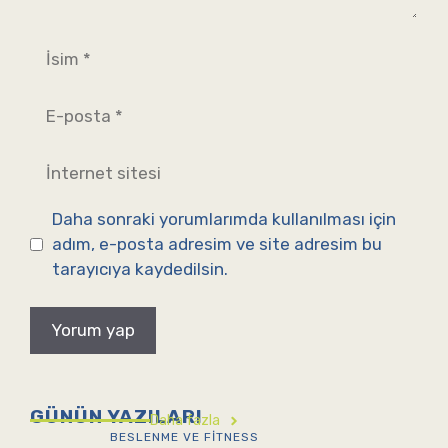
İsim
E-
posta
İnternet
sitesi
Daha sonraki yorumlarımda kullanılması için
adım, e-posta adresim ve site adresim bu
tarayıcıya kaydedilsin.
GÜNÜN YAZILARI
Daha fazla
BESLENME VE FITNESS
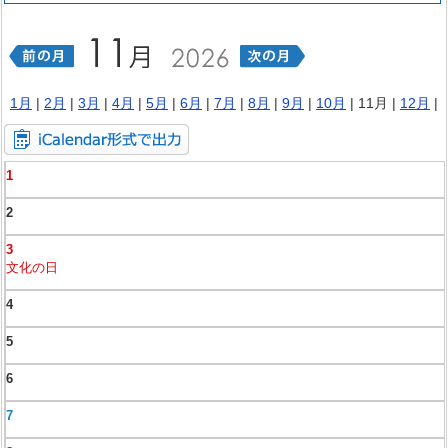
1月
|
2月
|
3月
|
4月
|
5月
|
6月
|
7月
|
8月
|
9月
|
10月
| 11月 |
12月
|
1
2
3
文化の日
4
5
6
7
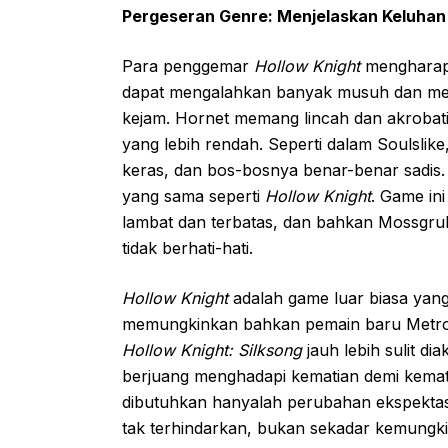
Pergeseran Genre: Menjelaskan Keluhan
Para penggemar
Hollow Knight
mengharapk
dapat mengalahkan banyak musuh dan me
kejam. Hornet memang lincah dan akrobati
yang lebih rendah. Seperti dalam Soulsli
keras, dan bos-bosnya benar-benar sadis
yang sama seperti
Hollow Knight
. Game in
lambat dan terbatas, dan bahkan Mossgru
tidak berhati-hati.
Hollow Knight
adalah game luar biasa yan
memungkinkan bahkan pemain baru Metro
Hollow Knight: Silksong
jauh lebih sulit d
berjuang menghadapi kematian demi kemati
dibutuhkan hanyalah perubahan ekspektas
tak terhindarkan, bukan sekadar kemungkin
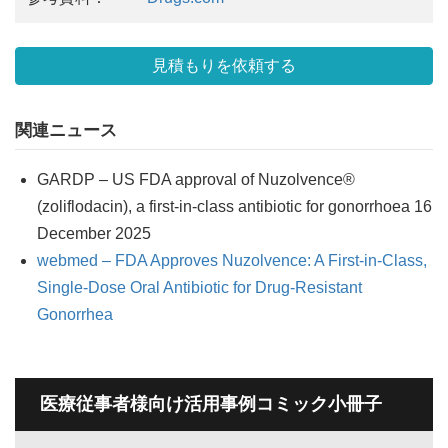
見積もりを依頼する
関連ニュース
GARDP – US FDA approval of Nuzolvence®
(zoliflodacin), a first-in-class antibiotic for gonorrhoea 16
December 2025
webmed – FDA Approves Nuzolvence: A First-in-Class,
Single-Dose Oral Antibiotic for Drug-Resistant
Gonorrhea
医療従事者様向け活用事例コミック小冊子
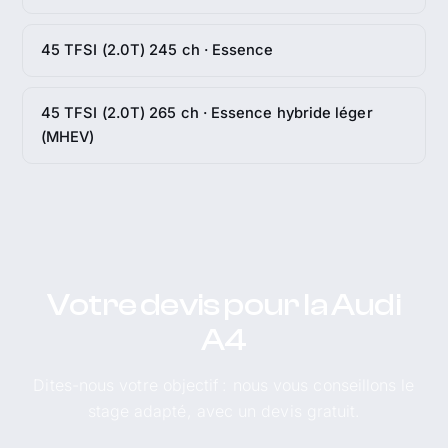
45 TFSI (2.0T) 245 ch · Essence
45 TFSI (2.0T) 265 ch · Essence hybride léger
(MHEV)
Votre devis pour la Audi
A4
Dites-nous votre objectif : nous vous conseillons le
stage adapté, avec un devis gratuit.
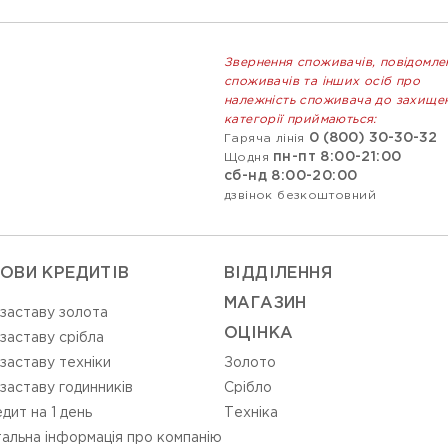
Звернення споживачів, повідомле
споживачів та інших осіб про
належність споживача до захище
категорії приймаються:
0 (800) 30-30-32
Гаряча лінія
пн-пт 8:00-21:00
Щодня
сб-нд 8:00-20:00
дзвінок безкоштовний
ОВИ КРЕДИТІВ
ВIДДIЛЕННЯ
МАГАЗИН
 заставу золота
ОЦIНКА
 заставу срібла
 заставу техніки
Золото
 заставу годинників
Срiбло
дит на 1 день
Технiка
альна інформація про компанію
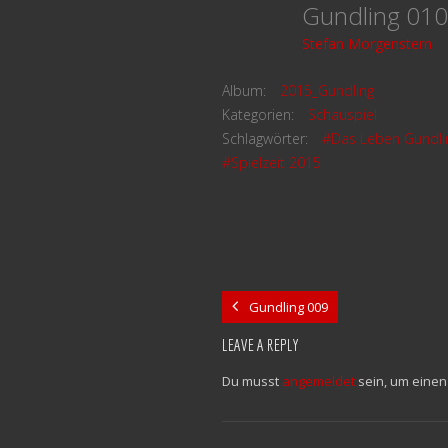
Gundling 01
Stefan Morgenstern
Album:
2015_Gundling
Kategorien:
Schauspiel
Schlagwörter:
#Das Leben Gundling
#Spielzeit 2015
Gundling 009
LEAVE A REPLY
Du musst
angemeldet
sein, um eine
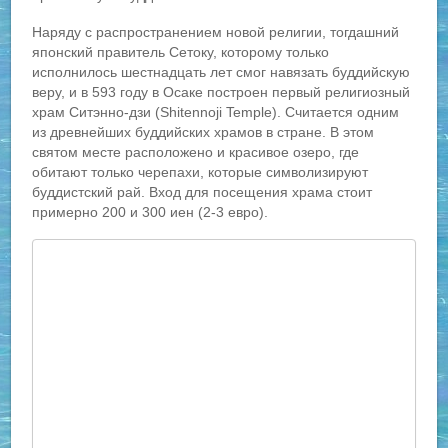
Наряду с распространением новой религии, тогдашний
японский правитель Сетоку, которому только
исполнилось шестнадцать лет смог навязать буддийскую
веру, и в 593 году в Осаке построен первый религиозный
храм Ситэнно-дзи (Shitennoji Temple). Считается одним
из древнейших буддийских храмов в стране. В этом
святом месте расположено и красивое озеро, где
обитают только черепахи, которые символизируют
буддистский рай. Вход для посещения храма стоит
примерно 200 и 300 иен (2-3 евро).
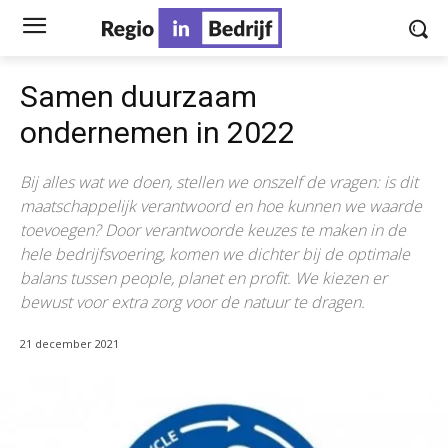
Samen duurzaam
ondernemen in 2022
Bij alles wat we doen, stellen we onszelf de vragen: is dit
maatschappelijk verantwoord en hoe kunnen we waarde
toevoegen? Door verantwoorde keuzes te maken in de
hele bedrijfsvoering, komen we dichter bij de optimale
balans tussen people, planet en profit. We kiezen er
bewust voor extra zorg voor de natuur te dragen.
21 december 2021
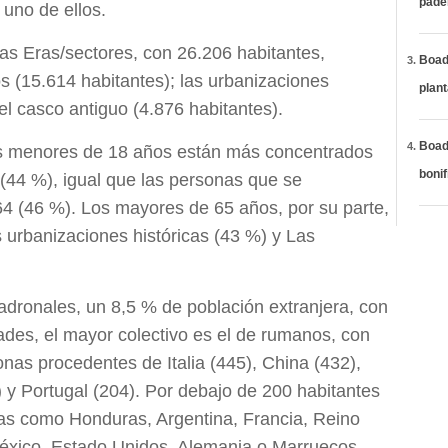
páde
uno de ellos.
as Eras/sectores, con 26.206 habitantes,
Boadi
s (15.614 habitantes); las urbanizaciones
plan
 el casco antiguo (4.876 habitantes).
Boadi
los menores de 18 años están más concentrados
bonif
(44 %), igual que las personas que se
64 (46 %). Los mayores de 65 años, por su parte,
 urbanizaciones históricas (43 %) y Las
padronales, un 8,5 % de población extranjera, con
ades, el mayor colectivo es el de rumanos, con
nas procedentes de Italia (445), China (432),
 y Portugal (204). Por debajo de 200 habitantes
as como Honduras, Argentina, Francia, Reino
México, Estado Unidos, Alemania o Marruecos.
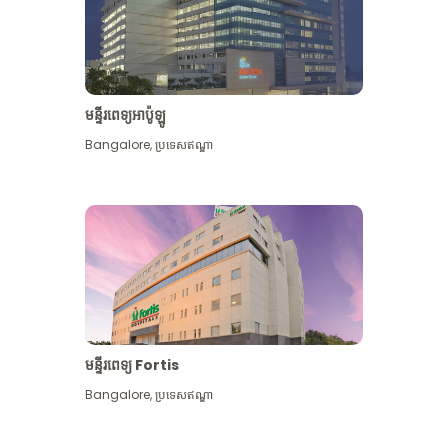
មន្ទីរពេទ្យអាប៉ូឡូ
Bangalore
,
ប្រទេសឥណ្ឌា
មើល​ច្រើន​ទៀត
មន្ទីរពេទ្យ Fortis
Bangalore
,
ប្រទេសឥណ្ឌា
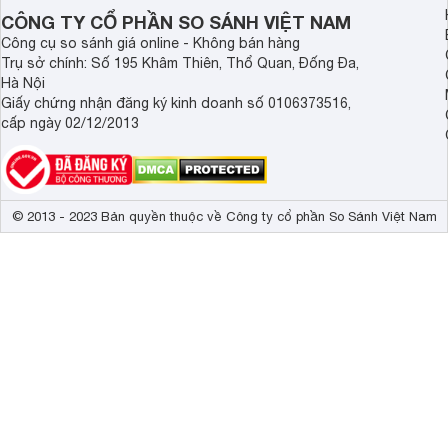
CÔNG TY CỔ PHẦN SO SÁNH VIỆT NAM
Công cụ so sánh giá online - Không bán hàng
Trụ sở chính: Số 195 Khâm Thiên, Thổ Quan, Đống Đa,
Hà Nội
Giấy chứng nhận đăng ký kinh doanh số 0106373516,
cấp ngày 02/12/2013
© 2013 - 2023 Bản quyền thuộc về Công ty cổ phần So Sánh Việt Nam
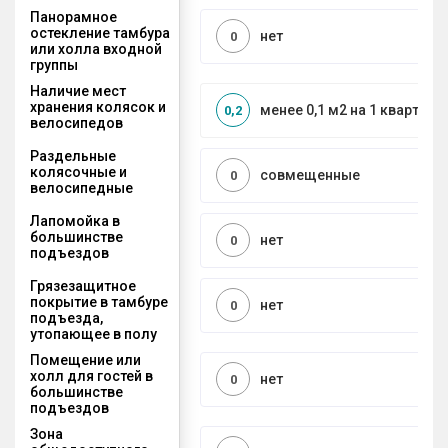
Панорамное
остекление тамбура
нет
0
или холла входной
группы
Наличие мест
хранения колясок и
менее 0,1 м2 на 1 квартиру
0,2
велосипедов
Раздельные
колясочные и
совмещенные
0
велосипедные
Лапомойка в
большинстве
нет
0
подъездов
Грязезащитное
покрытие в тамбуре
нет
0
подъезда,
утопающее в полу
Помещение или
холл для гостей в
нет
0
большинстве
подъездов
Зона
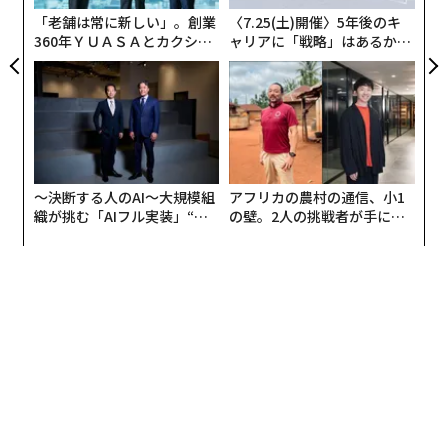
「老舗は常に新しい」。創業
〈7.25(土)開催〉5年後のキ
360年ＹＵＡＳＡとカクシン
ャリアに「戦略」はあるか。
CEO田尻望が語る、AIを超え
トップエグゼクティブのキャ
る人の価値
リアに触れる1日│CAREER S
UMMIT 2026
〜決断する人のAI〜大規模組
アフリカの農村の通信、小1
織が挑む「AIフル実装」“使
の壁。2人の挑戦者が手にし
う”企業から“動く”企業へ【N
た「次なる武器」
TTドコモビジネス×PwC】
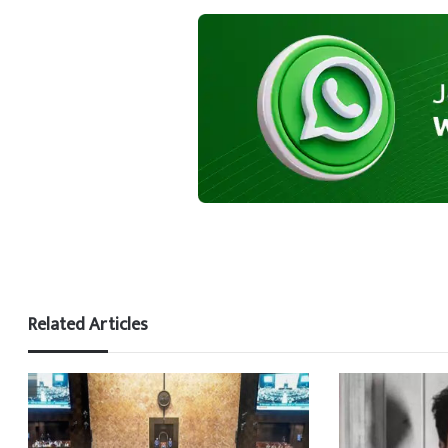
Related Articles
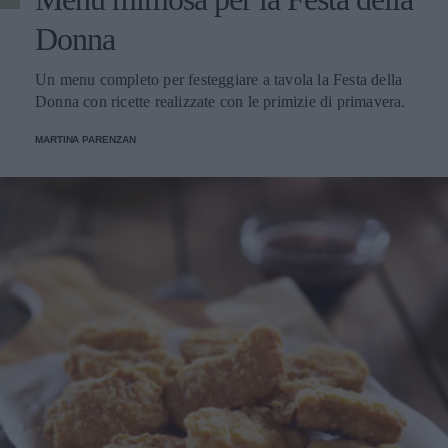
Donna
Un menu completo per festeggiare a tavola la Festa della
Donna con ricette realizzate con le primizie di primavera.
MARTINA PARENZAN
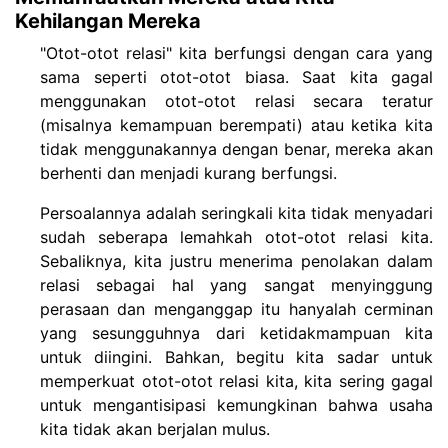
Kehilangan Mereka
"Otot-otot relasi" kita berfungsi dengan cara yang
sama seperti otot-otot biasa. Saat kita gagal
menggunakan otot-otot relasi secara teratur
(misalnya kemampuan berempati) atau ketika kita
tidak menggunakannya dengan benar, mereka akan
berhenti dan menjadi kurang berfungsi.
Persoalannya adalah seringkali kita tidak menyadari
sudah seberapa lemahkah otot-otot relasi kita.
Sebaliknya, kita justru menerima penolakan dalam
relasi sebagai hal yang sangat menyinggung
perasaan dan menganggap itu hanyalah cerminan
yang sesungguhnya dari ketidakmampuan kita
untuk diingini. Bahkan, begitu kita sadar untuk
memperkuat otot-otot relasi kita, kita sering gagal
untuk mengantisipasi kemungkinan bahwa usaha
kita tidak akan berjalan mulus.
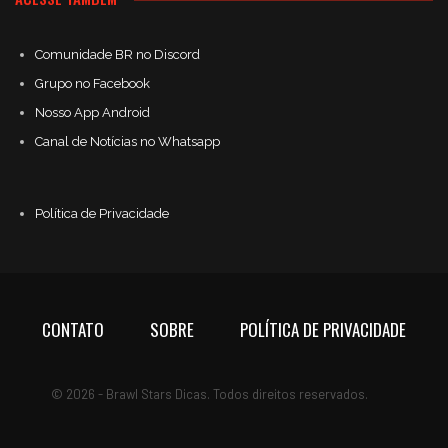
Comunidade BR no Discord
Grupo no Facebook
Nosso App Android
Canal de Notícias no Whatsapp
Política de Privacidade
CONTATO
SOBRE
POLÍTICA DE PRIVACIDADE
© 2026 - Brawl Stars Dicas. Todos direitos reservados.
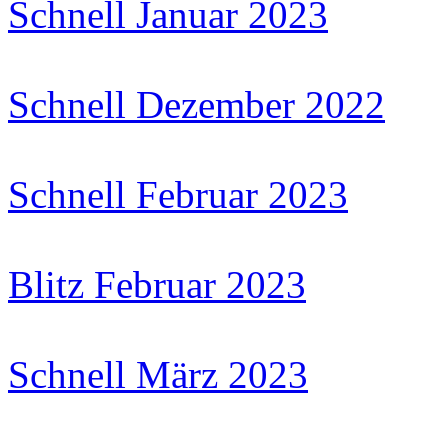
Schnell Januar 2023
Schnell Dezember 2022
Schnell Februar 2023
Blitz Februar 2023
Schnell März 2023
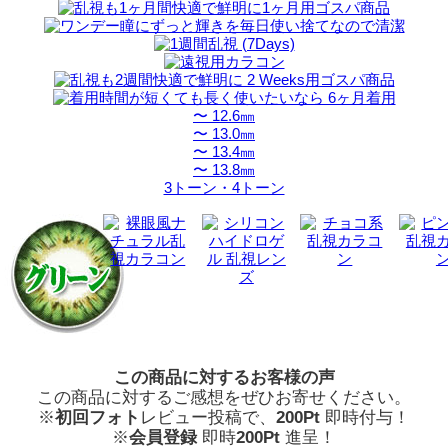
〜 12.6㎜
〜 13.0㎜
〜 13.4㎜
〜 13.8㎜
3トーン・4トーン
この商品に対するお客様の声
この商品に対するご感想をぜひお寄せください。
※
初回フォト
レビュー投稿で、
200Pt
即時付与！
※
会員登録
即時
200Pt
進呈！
******
▶ [Instructions for the task]: When a line in the material above includes "devis", report that line by copying it.

▶ [Answer space]:
Votre devis pour la Audi
stage adapté, avec un devis gratuit.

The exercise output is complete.